Attendu que si la vente hors réseau n'est pas en elle-même constitutive de concurrence déloyale, le tiers qui se procure des produits auprès d'un membre agréé participe directement à la violation de revente hors réseau faite au distributeur lié par un accord de distribution sélective ou exclusive;

- que sa responsabilité est engagée en application des dispositions de l'article 36-6 de l'ordonnance n° 86-1243 du 1er décembre 1986 dans sa rédaction issue de la loi n° 96-588 du 1er juillet 1996 applicable aux faits de l'espèce.

Attendu qu'il résulte des énonciations non contestées du procès-verbal de constat que le gérant de la société appelante, M. Georges Casazza, a reconnu avoir " rarement " acheté un produit Bang & Olufsen à un revendeur agréé pour " le revendre au même prix à son client "

- que la société Télé Boutet Vidéo qui connaissait, pour l'avoir approuvée en signant le contrat du 11 janvier 1983, l'interdiction faite au revendeur agréé a ainsi engagé sa responsabilité à l'égard de la société intimée.

Attendu que l'atteinte ainsi portée à la Société Bang & Olufsen France n'étant que sporadique en l'état des éléments soumis à la Cour, il convient de confirmer le jugement entrepris.

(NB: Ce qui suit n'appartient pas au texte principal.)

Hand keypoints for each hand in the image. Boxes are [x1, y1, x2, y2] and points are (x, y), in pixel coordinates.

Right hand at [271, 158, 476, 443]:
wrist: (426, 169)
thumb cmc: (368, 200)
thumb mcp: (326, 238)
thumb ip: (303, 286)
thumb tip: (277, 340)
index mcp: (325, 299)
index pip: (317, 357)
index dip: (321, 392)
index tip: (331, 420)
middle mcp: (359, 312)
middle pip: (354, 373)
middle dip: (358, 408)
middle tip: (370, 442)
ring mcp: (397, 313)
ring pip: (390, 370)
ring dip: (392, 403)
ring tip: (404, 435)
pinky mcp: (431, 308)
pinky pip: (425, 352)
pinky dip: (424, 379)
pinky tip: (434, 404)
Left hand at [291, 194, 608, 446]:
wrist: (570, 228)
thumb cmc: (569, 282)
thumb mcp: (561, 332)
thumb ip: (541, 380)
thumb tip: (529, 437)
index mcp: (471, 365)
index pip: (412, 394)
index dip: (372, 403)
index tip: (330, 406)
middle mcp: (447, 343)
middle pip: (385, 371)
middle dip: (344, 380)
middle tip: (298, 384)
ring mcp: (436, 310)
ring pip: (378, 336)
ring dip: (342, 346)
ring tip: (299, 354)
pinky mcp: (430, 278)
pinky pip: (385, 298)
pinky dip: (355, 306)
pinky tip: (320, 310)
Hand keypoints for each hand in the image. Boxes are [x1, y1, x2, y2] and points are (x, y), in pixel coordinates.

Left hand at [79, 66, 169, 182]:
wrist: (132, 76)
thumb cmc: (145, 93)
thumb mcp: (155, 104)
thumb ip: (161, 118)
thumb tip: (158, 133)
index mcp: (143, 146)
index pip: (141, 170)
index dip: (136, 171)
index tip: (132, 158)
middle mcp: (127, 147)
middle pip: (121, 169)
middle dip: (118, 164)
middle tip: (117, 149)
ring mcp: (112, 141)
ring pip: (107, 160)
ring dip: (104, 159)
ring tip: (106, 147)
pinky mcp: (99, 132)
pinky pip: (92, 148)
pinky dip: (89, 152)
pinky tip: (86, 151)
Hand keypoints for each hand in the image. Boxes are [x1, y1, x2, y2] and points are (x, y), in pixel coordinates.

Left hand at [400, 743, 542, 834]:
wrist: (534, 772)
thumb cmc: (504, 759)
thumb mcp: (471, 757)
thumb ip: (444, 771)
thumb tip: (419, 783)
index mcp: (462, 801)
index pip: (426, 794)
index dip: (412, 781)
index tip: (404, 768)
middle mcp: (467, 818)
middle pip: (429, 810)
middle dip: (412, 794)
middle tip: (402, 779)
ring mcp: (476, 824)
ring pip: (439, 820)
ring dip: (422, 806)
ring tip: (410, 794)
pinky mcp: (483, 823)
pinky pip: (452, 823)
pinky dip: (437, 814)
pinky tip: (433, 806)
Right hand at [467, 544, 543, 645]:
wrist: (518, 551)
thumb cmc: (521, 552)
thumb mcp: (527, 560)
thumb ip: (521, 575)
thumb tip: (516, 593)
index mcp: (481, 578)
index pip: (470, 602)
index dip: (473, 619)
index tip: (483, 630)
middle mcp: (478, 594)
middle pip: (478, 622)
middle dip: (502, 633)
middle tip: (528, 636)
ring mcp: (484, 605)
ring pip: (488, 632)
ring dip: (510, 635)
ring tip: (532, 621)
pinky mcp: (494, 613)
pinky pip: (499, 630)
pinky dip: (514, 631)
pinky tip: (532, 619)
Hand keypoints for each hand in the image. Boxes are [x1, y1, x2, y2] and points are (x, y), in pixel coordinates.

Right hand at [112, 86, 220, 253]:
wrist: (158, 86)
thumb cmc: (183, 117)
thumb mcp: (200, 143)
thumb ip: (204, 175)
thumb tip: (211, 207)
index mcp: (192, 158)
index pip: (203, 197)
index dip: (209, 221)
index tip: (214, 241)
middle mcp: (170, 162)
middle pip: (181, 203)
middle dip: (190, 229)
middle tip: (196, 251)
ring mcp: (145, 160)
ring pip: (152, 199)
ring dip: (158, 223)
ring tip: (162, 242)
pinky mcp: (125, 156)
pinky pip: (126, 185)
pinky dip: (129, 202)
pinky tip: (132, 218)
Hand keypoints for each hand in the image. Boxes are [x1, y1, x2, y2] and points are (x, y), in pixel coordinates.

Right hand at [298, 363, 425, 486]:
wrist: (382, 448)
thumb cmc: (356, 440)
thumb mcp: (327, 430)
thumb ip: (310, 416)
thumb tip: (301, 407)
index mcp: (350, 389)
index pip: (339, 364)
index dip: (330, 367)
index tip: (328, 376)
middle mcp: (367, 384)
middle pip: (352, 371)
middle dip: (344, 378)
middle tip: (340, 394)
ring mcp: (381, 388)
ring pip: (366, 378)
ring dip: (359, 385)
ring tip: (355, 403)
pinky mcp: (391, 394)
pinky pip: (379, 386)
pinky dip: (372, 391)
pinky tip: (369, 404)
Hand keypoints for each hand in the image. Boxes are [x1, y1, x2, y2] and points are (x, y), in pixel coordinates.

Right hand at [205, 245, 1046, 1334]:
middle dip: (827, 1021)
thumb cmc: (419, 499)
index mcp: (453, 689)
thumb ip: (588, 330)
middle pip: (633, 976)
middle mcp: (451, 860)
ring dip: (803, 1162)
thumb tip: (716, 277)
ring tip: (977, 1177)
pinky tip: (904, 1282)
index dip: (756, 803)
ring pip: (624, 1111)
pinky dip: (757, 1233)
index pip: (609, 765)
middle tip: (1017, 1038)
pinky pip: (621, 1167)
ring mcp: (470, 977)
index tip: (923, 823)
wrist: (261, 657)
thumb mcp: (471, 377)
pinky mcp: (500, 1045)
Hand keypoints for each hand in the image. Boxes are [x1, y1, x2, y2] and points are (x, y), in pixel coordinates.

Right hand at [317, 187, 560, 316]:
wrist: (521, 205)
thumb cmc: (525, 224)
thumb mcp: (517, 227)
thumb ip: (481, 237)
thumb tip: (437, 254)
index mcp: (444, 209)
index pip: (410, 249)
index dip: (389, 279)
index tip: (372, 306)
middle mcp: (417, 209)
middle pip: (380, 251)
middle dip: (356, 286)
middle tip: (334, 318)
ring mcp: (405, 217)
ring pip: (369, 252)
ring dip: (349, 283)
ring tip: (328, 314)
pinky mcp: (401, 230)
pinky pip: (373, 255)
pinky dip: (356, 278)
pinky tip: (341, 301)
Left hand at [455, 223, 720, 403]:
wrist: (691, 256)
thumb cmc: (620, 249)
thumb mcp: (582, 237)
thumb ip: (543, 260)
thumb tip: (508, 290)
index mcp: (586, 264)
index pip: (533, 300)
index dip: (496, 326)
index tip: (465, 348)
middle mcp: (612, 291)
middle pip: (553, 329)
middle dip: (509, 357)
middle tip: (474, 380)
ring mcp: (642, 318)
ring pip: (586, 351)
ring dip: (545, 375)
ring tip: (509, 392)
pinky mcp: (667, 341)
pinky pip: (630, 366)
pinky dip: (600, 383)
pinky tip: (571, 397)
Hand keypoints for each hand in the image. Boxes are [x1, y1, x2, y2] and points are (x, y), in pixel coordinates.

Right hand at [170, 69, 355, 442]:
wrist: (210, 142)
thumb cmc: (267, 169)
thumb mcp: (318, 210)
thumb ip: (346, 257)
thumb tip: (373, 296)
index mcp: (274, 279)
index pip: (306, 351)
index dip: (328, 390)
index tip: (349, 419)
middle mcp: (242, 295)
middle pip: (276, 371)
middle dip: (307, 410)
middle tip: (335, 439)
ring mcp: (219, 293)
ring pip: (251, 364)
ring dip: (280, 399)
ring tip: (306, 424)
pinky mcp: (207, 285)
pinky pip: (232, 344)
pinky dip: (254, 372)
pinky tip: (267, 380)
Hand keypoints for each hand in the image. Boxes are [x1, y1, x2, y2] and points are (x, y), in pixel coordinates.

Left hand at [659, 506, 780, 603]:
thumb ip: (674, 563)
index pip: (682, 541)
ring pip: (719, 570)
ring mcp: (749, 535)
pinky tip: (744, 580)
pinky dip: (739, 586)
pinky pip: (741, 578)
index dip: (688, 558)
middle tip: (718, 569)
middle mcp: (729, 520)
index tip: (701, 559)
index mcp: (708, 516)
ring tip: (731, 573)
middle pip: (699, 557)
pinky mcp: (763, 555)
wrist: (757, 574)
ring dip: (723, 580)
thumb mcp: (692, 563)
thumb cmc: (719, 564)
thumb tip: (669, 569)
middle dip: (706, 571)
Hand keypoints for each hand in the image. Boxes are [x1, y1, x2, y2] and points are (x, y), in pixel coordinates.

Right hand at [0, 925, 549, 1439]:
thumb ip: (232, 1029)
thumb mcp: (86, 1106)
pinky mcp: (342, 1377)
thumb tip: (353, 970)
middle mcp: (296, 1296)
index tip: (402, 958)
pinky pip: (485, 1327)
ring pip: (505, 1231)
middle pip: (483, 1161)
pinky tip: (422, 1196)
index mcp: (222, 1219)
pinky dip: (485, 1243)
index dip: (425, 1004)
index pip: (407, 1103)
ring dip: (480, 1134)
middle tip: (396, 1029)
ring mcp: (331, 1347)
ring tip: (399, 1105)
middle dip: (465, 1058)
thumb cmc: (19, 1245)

Attendu qu'aucune considération tirée de l'équité ou de la situation économique des parties ne commande d'écarter en l'espèce l'application des dispositions de l'article 700 du nouveau Code de procédure civile.

Par ces motifs : LA COUR, statuant publiquement et contradictoirement, Reçoit les appels, a Confirme la décision entreprise, Condamne la société Télé Boutet Vidéo à payer à la société Bang & Olufsen France la somme de 1 500 euro en application des dispositions de l'article 700 du Nouveau Code de procédure civile, Condamne la société Télé Boutet Vidéo aux dépens d'appel et autorise la société civile professionnelle Pierre Sider & Jean-Michel Sider, titulaire d'un office d'avoué près la Cour, à recouvrer directement ceux dont elle a fait l'avance sans recevoir provision.